Bar­fuß

von Mareile Mevihsen

Vor andert­halb Jah­ren habe ich das ers­te Mal Bar­fuß­schu­he ange­habt. Gekauft hat­te ich sie blind. Ich hat­te mich lan­ge mit dem The­ma aus­ein­an­der­ge­setzt und mich dann schließ­lich für ein aus­ge­spro­chen hüb­sches Modell ent­schie­den. Das Pro­blem an der Sache: Jetzt ist der Zeit­punkt, an dem ich eigent­lich alle ande­ren Schu­he abge­ben kann, denn tra­gen wer­de ich sie nicht mehr. Aber von vor­ne.

Mei­ne Kin­der sind von April bis Okto­ber bar­fuß, sofern sie das möch­ten.
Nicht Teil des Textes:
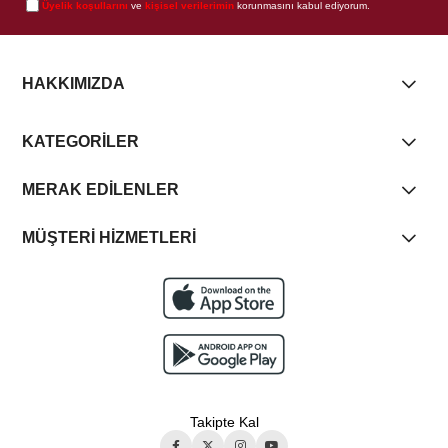
Üyelik koşullarını
ve
kişisel verilerimin
korunmasını kabul ediyorum.
HAKKIMIZDA
KATEGORİLER
MERAK EDİLENLER
MÜŞTERİ HİZMETLERİ
Takipte Kal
An küh­len Herbst- oder Früh­lings­ta­gen spü­re ich qua­si die Bli­cke der ande­ren Eltern auf mir, wenn die Kin­der auf dem Spiel­platz die Schu­he von sich schmei­ßen. Ja, man kann sich bar­fuß schnel­ler ver­let­zen. Oder weni­ger, denn man geht acht­sa­mer. Und ich habe gelernt mir nicht anzu­ma­ßen, zu wis­sen, ob es “zu kalt” für die Kin­der ist, son­dern ihrem eige­nen Gefühl zu ver­trau­en. Und im Zwei­fel die Woll­so­cken, Schu­he, Jacken, Müt­zen und und und in der Tasche zu haben.

Mei­ne ers­ten Schrit­te bar­fuß auf dem Weg fühl­ten sich ver­rückt an. Pik­sig. Ton­nen­wei­se kleb­ri­ge Blü­ten, die sich unter mei­ne Füße setz­ten. Wäh­rend ich vor mich hin jam­mer­te, hüpf­ten die Kin­der neben mir, als lie­fen sie über wei­ches Gras. Das Schwe­ben muss­te ich erst ler­nen.

Es dau­er­te ein paar weni­ge Mona­te, da begann ich Ver­än­de­run­gen wahr­zu­neh­men. Neben einer gan­zen Schuh­grö­ße mehr, weil der Fuß sich jetzt kom­plett stre­cken und ent­fal­ten konn­te, ver­än­der­te sich mein Stand. Plötz­lich hat­te ich einen. Kein Balan­cie­ren mehr auf hal­bem Fuß, son­dern mit bei­den Bei­nen auf dem Boden. Haf­tung spü­ren, sich auf­rich­ten, stand­fest sein.

Ich begann den Boden unter mir zu spü­ren, ich begann auf mei­ne Schrit­te zu ach­ten und ich begann, eine Ver­bun­den­heit zu spü­ren in den Unter­grün­den, die mir begeg­ne­ten. Mei­ne Füße im Sand, nach knapp einem Jahr Bar­fuß (-schuh­trä­ger) sein, war als wür­de ich die­se Erfah­rung zum ers­ten Mal machen. Wenn ich viel und lan­ge gelau­fen bin, dann sind mei­ne Füße müde. Auf eine gute Art, nicht die­se, bei der man den gan­zen nächs­ten Tag Schmer­zen lei­det, weil man lan­ge auf Absät­zen unter­wegs war.

Wenn mei­ne Füße den Grund berüh­ren, dann erdet mich das und lässt mich leicht­fü­ßig flie­gen glei­cher­ma­ßen. Und so lau­fe ich los.